PROMPT
Edit the items from the line containing "9 Ağustos 2026, Pazar" through the end of the items, replacing "assortiment" with "aanbod" and leaving everything else unchanged. Return only those lines, without the pictures.

------------

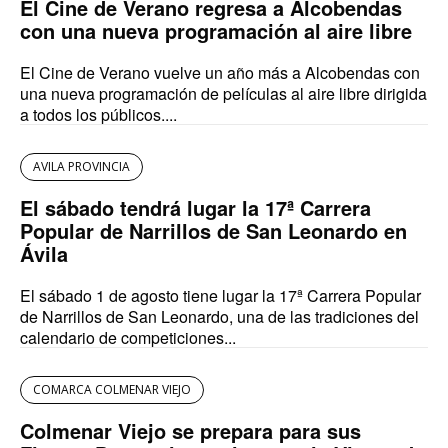
El Cine de Verano regresa a Alcobendas
con una nueva programación al aire libre
El Cine de Verano vuelve un año más a Alcobendas con
una nueva programación de películas al aire libre dirigida
a todos los públicos....
AVILA PROVINCIA
El sábado tendrá lugar la 17ª Carrera
Popular de Narrillos de San Leonardo en
Ávila
El sábado 1 de agosto tiene lugar la 17ª Carrera Popular
de Narrillos de San Leonardo, una de las tradiciones del
calendario de competiciones...
COMARCA COLMENAR VIEJO
Colmenar Viejo se prepara para sus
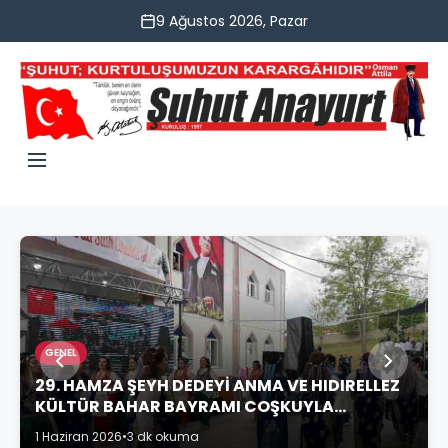
9 Ağustos 2026, Pazar
GENEL
29. HAMZA ŞEYH DEDEYİ ANMA VE HIDIRELLEZ
KÜLTÜR BAHAR BAYRAMI COŞKUYLA
KUTLANDI
1 Haziran 2026
•
3 dk okuma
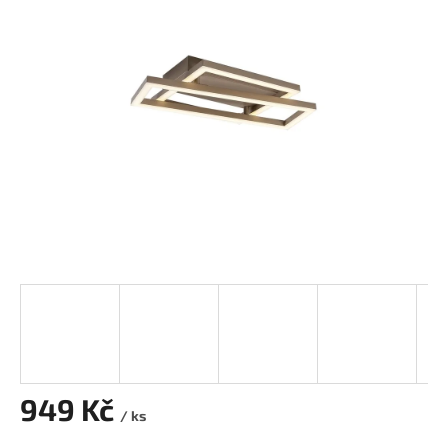
z
5
hvězdiček.
949 Kč
/ ks
Měrná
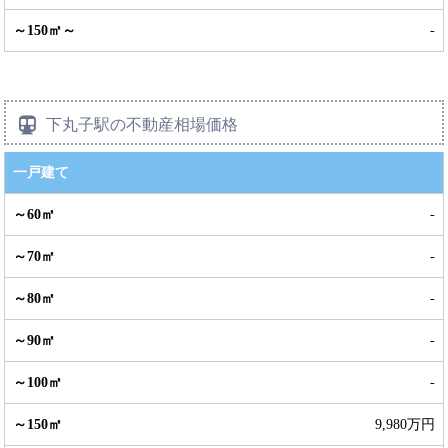
-
下丸子駅の不動産相場価格
一戸建て
-
-
-
-
-
9,980万円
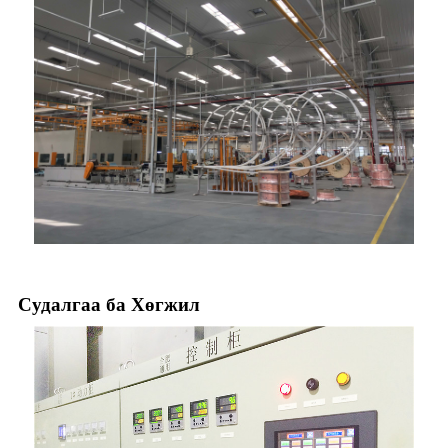
Судалгаа ба Хөгжил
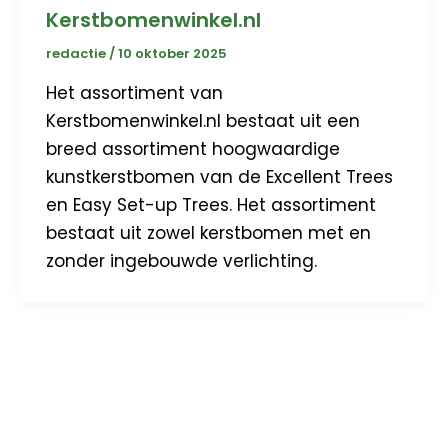
Kerstbomenwinkel.nl
redactie
/
10 oktober 2025
Het assortiment van
Kerstbomenwinkel.nl bestaat uit een
breed assortiment hoogwaardige
kunstkerstbomen van de Excellent Trees
en Easy Set-up Trees. Het assortiment
bestaat uit zowel kerstbomen met en
zonder ingebouwde verlichting.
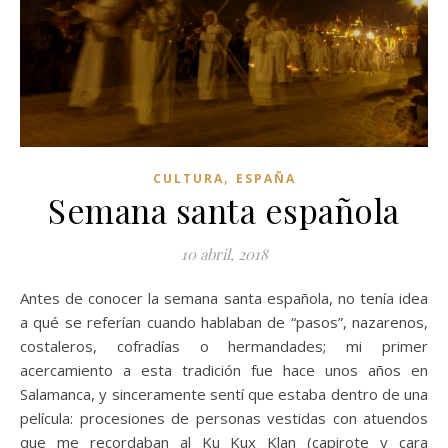
,
CULTURA
ESPAÑA
Semana santa española
10 abril, 2018
Antes de conocer la semana santa española, no tenía idea
a qué se referían cuando hablaban de “pasos”, nazarenos,
costaleros, cofradías o hermandades; mi primer
acercamiento a esta tradición fue hace unos años en
Salamanca, y sinceramente sentí que estaba dentro de una
película: procesiones de personas vestidas con atuendos
que me recordaban al Ku Kux Klan (capirote y cara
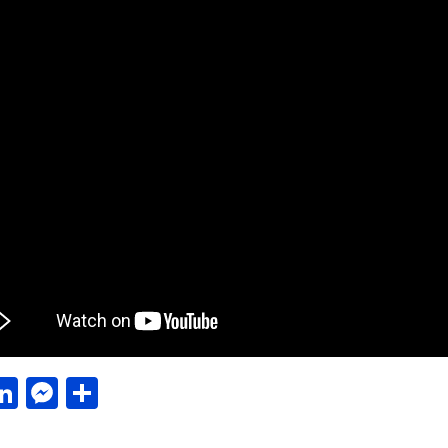
acebook
LinkedIn
Messenger
Μοιραστείτε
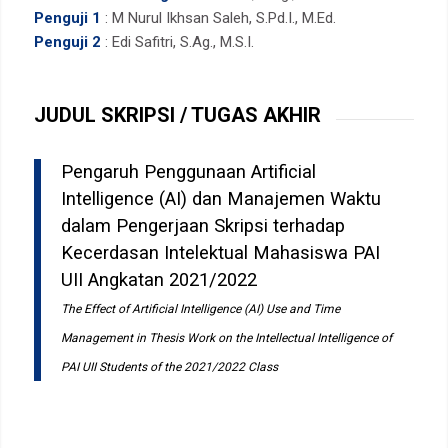
Penguji 1
: M Nurul Ikhsan Saleh, S.Pd.I., M.Ed.
Penguji 2
: Edi Safitri, S.Ag., M.S.I.
JUDUL SKRIPSI / TUGAS AKHIR
Pengaruh Penggunaan Artificial
Intelligence (AI) dan Manajemen Waktu
dalam Pengerjaan Skripsi terhadap
Kecerdasan Intelektual Mahasiswa PAI
UII Angkatan 2021/2022
The Effect of Artificial Intelligence (AI) Use and Time
Management in Thesis Work on the Intellectual Intelligence of
PAI UII Students of the 2021/2022 Class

------------

WRITTEN ANSWER
9 Ağustos 2026, Pazar
GENEL
29. HAMZA ŞEYH DEDEYİ ANMA VE HIDIRELLEZ
KÜLTÜR BAHAR BAYRAMI COŞKUYLA
KUTLANDI
1 Haziran 2026
•
3 dk okuma
z
5
hvězdiček.
949 Kč
/ ks
Měrná
-
下丸子駅の不動産相場価格
一戸建て
-
-
-
-
-
9,980万円
Судалгаа ба Хөгжил
Kerstbomenwinkel.nl
redactie
/
10 oktober 2025
Het aanbod van
Kerstbomenwinkel.nl bestaat uit een
breed aanbod hoogwaardige
kunstkerstbomen van de Excellent Trees
en Easy Set-up Trees. Het aanbod
bestaat uit zowel kerstbomen met en
zonder ingebouwde verlichting.
,
CULTURA
ESPAÑA
Semana santa española
10 abril, 2018
Antes de conocer la semana santa española, no tenía idea
a qué se referían cuando hablaban de “pasos”, nazarenos,
costaleros, cofradías o hermandades; mi primer
acercamiento a esta tradición fue hace unos años en
Salamanca, y sinceramente sentí que estaba dentro de una
película: procesiones de personas vestidas con atuendos
que me recordaban al Ku Kux Klan (capirote y cara
acebook
LinkedIn
Messenger
Μοιραστείτε
Penguji 1
: M Nurul Ikhsan Saleh, S.Pd.I., M.Ed.
Penguji 2
: Edi Safitri, S.Ag., M.S.I.
JUDUL SKRIPSI / TUGAS AKHIR
Pengaruh Penggunaan Artificial
Intelligence (AI) dan Manajemen Waktu
dalam Pengerjaan Skripsi terhadap
Kecerdasan Intelektual Mahasiswa PAI
UII Angkatan 2021/2022
The Effect of Artificial Intelligence (AI) Use and Time
Management in Thesis Work on the Intellectual Intelligence of
PAI UII Students of the 2021/2022 Class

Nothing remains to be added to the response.